Mental health counselors help clients deal with emotional and mental issues by listening to problems and asking questions. They diagnose and treat problems, such as anxiety and depression; teach clients different coping strategies; and manage better relationships with loved ones. They may consult other mental health professionals, such as psychiatrists and social workers, and refer clients to additional resources, such as support groups and community centers. They may also specialize in particular populations, including the elderly or women. Mental health counselors earned a mean $42,590 per year, or $20.48 per hours, as of May 2011, according to the Bureau of Labor Statistics.

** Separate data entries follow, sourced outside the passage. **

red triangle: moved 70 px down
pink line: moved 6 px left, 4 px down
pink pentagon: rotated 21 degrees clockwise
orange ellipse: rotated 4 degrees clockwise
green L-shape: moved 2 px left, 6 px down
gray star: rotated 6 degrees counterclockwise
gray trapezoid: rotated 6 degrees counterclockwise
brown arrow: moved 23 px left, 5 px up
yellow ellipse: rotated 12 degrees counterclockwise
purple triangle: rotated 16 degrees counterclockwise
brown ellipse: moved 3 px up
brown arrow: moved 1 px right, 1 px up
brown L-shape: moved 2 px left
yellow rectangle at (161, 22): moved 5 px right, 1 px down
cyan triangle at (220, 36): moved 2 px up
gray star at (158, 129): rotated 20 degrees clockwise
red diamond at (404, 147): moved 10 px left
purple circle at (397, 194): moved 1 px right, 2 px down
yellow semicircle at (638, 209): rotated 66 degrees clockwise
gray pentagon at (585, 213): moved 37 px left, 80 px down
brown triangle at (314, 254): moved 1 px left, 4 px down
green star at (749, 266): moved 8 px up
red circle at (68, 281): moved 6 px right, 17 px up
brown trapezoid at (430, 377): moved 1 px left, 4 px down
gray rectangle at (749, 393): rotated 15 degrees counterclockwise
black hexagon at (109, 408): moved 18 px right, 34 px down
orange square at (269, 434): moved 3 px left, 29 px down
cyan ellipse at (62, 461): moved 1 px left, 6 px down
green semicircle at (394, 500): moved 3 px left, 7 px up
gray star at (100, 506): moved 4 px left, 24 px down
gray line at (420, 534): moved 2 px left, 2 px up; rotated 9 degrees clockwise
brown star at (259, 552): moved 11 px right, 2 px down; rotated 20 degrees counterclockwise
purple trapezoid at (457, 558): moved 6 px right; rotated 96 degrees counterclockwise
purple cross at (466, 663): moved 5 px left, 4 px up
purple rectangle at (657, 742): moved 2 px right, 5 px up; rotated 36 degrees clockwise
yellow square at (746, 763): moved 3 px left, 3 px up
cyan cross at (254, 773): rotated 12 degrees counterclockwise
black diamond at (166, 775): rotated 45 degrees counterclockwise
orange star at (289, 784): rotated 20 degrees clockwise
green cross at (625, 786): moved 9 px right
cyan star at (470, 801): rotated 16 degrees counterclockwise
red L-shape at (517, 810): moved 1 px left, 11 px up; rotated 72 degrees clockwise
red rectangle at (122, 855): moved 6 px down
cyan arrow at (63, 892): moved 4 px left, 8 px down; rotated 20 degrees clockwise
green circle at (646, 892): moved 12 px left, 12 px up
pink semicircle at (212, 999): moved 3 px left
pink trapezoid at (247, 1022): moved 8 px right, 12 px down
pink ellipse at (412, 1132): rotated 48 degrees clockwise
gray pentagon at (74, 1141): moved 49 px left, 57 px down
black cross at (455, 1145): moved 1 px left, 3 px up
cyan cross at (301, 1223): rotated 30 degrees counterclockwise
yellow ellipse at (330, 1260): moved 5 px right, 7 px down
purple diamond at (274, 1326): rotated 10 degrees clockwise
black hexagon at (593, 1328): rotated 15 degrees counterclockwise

Rehabilitation counselors teach people with emotional and physical disabilities how to live independently, including veterans, wheelchair users and students needing special education. They provide counseling to clients and their families on how to adjust to their disabilities, consult with doctors and other medical professions in developing treatment plans, and arrange for client services, such as transportation or career training. They also locate resources, such as manufacturers of adaptive devices; monitor client progress; and act as advocates for disabled people in community and work settings. Rehabilitation counselors averaged an annual $37,070, or $17.82 hourly.

Substance Abuse

Substance abuse counselors help clients kick addictions to alcoholism, illegal drugs or food. Because these professionals often modify their patients’ self-destructive behaviors, they may also be called behavioral disorder counselors. They evaluate clients health and behavior, help development treatment plans and goals, and recommend options to clients and their families. They educate the public on addictive substances, and develop and conduct outreach programs to bring people into treatment. They often help clients rebuild relationships or re-establish careers that have been damaged by substance abuse. Substance abuse counselors made a mean $41,030 yearly, or $19.73 per hour.

School and Career

School and career counselors help clients plan for the future by advising them on what courses of study to undertake, or by explaining the best career options. They may work with students dealing with social or behavioral counselors, or working adults who have just recently been laid off. They evaluate client abilities through aptitude tests and interviews, identify possible cases of abuse and neglect, and help develop useful skills such as time management and organization. They may also teach classes on such topics as drug abuse, vocational education or bullying. School and career counselors averaged $56,540 per year, or $27.18 per hour.